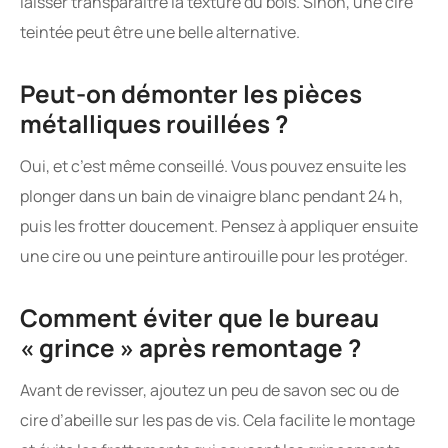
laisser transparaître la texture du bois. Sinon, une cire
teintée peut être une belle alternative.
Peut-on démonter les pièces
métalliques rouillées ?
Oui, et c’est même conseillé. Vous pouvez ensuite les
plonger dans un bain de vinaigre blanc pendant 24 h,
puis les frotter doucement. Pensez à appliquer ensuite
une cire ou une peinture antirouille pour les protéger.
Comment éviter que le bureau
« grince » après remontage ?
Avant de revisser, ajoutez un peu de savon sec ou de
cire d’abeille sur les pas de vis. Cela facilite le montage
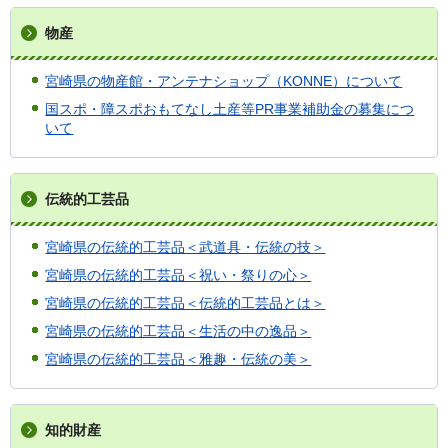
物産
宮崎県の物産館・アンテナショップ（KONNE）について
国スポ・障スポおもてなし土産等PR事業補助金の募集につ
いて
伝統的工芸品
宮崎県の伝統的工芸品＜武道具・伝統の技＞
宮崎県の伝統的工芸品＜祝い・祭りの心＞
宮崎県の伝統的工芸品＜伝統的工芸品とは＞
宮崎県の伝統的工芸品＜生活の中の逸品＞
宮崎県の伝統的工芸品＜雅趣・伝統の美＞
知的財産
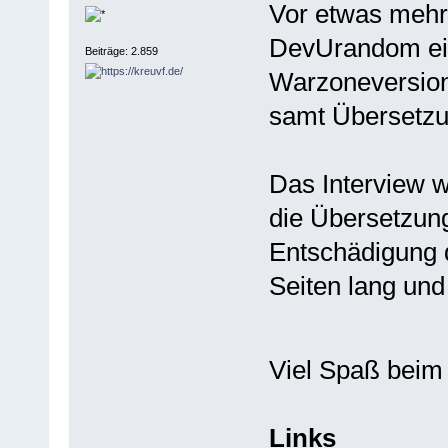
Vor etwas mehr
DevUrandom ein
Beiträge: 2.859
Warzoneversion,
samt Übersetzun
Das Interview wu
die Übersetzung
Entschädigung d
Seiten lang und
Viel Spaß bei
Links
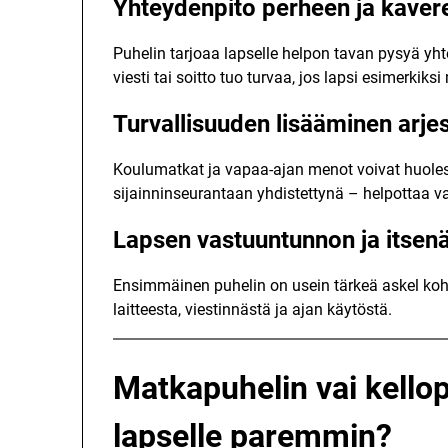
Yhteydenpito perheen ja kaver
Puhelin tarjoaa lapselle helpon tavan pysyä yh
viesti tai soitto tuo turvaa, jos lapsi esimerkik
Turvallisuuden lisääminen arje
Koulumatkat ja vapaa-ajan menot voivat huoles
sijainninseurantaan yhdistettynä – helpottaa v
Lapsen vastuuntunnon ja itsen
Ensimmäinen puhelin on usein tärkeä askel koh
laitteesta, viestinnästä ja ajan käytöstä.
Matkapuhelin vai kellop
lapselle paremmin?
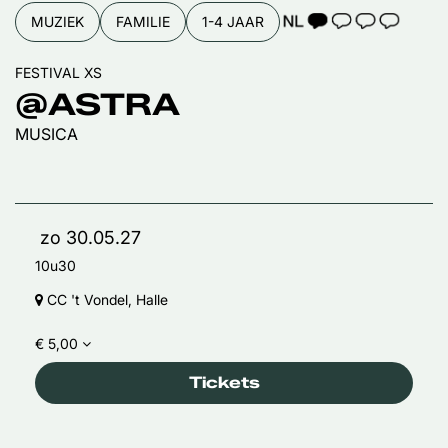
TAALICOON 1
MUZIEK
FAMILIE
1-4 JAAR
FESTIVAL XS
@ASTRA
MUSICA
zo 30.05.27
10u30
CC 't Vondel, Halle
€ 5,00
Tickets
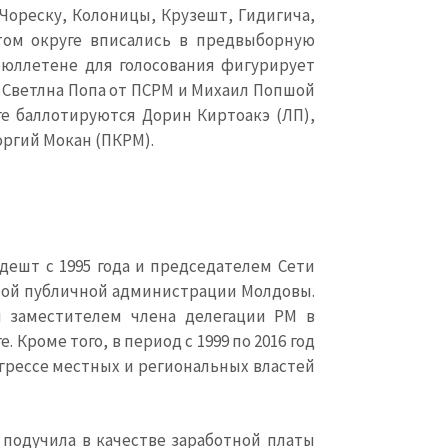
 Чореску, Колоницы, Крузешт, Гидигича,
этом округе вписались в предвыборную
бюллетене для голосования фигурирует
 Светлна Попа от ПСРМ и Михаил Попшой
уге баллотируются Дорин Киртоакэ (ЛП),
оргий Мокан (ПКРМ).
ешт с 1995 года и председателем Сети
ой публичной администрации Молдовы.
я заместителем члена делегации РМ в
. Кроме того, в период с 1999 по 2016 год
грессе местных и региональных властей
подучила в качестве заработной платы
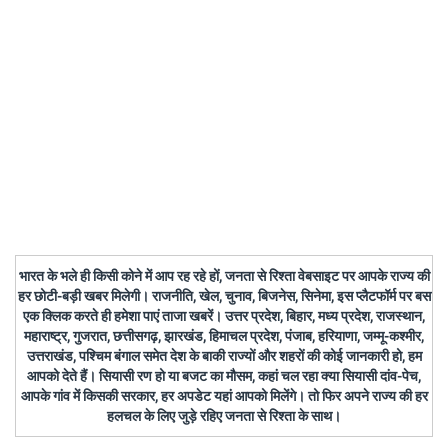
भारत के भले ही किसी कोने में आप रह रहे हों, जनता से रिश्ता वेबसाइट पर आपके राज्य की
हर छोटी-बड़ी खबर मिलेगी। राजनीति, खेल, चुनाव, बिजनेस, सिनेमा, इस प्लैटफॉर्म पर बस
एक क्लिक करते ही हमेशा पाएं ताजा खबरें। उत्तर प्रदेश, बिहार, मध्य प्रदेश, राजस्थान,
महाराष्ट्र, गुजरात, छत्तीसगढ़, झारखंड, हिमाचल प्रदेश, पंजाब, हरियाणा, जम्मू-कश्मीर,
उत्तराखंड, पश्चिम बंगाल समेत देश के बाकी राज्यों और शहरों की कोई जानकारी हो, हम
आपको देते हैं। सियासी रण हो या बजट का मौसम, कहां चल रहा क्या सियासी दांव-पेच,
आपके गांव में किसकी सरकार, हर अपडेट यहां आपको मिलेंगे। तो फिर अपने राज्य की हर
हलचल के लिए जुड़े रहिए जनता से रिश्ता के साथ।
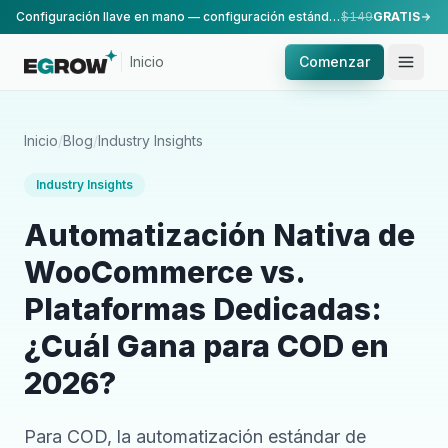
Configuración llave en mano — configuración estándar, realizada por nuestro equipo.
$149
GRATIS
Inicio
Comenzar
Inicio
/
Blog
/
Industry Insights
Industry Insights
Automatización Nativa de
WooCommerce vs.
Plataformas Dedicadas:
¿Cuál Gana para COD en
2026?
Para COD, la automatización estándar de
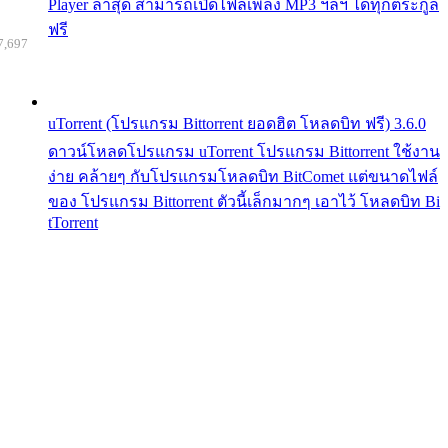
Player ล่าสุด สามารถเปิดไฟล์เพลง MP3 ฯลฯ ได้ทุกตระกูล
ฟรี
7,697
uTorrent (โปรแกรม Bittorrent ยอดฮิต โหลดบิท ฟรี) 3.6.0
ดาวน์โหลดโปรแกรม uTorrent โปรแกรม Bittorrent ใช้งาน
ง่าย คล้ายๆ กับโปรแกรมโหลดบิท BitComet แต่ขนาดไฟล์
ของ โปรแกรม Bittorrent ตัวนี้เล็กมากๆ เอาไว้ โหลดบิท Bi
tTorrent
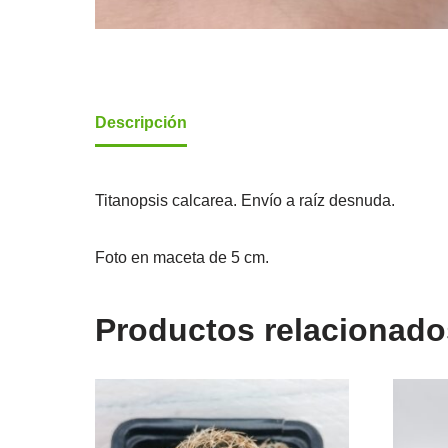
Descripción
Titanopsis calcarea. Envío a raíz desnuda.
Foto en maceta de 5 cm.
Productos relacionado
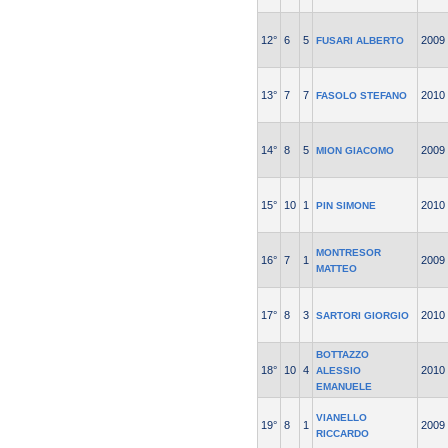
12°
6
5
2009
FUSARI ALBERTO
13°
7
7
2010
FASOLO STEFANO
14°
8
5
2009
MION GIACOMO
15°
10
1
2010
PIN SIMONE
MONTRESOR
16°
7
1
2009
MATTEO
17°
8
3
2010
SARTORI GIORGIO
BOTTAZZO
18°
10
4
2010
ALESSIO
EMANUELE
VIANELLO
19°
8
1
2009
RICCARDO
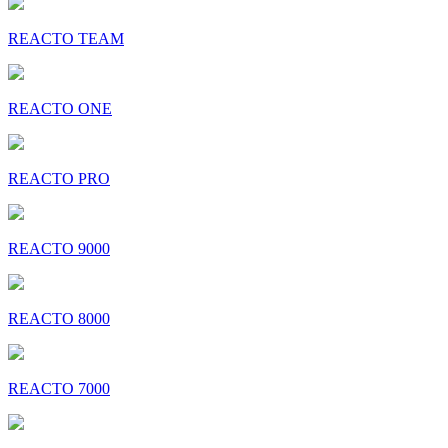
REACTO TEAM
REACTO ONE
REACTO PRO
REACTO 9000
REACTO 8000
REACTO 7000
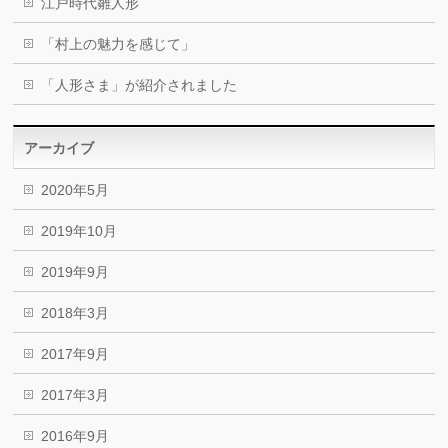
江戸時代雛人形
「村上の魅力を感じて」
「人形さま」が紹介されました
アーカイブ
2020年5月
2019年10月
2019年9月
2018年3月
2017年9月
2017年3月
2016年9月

━━━━━━━━━━━━━━━━

● What you need to do: From the records above, output only the lines starting at the one containing "Automatización Nativa de" and ending at the one containing "Titanopsis calcarea. Envío a raíz desnuda.", word for word. Pictures stay out.

● Task output:
Automatización Nativa de
WooCommerce vs.
Plataformas Dedicadas:
¿Cuál Gana para COD en
2026?
Para COD, la automatización estándar de
Player ล่าสุด สามารถเปิดไฟล์เพลง MP3 ฯลฯ ได้ทุกตระกูล
ฟรี
7,697
uTorrent (โปรแกรม Bittorrent ยอดฮิต โหลดบิท ฟรี) 3.6.0
ดาวน์โหลดโปรแกรม uTorrent โปรแกรม Bittorrent ใช้งาน
ง่าย คล้ายๆ กับโปรแกรมโหลดบิท BitComet แต่ขนาดไฟล์
ของ โปรแกรม Bittorrent ตัวนี้เล็กมากๆ เอาไว้ โหลดบิท Bi
tTorrent
Descripción
Titanopsis calcarea. Envío a raíz desnuda.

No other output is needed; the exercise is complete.